PROBLEM SET>
1. Summarize the passage about Bové in two sentences.
2. Repeat the passage about Bové between "At eight in" and "he always has.", inclusive, swapping "linoleum" for "bare concrete".

[Begin PASSAGE GIVEN]

Bové said: “If you’re not out there, people say you’re not where things are happening and they hold it against you. But if they see you on television a few times, they say ‘oh, it’s him again, we see nothing but him.’ Striking a balance is very tricky. What I try to do is be present in relation to current events, with what I do.”
Bové is also here to talk about a new book he has written with French journalist Jean Quatremer. It is about Bové‘s vision of Europe. It is hard to shake the image of the eternal rebel.
Quatremer said: “There’s the side Asterix the Gaul, with the mustache, and the man whose actions really grab the media’s attention — like dismantling a MacDonalds, spoiling GM experimental fields… It’s very simple, black and white. The media doesn’t like grey areas. But we have to see things clearly. He has used this caricature. It has been very useful, because perhaps people also like someone they can identify with, who is really simple, not complicated. It’s hard to relate to complexity.”
Back in the parliament Bové wants to sit in on a meeting of the working group on the Middle East that. A French former ambassador to the United Nations, decorated diplomat Stéphane Hessel, is guest of honour. He and ecologists like Bové enjoy a long, close acquaintance.
Hessel said: “The way I see it, we have too many well-behaved people who accomplish nothing. But we have a few upstarts, and when you get one of those you have to hang onto him, because his unmannerly intrusion shows us the way towards true values.”
At eight in the evening the upstart was not done yet. He quit the broadloomed parliament for linoleum in a Strasbourg poor neighbourhood, to lend his support to local election candidates in the Europe Ecologie party. He can let his hair down here, speak frankly — as he always has.

[End PASSAGE GIVEN]
[Begin LISTED ENTRIES]

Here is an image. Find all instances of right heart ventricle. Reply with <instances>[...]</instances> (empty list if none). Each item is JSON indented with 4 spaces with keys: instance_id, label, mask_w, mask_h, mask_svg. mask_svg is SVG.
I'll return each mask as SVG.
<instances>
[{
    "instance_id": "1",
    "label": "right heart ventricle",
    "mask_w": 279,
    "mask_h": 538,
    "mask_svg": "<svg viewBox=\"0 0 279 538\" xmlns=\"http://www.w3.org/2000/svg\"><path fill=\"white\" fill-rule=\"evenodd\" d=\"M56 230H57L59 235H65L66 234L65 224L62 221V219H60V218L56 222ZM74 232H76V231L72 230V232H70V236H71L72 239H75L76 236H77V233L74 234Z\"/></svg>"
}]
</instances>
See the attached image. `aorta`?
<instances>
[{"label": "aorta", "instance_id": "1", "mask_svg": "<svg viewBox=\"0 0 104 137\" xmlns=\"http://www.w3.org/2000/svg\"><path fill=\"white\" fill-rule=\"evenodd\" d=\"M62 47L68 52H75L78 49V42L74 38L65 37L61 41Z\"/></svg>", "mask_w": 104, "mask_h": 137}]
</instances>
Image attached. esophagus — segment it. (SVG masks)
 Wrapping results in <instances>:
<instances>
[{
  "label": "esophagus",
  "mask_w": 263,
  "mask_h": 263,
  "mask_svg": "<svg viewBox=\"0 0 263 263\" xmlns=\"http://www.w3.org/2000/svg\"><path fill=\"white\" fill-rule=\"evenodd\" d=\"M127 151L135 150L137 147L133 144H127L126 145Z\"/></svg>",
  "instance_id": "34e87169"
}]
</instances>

[End LISTED ENTRIES]

ANSWERS IN ORDER>
1. Bové, who is also presenting a new book on his vision of Europe written with journalist Jean Quatremer, says it is tricky to balance being present in current events without being seen too often, while Quatremer says Bové has used a simple, media-friendly rebel caricature. Back at the parliament, Bové seeks to sit in on a Middle East working group meeting where diplomat Stéphane Hessel praises upstarts, and in the evening he goes to a poor Strasbourg neighborhood to support Europe Ecologie election candidates.

2.
At eight in the evening the upstart was not done yet. He quit the broadloomed parliament for bare concrete in a Strasbourg poor neighbourhood, to lend his support to local election candidates in the Europe Ecologie party. He can let his hair down here, speak frankly — as he always has.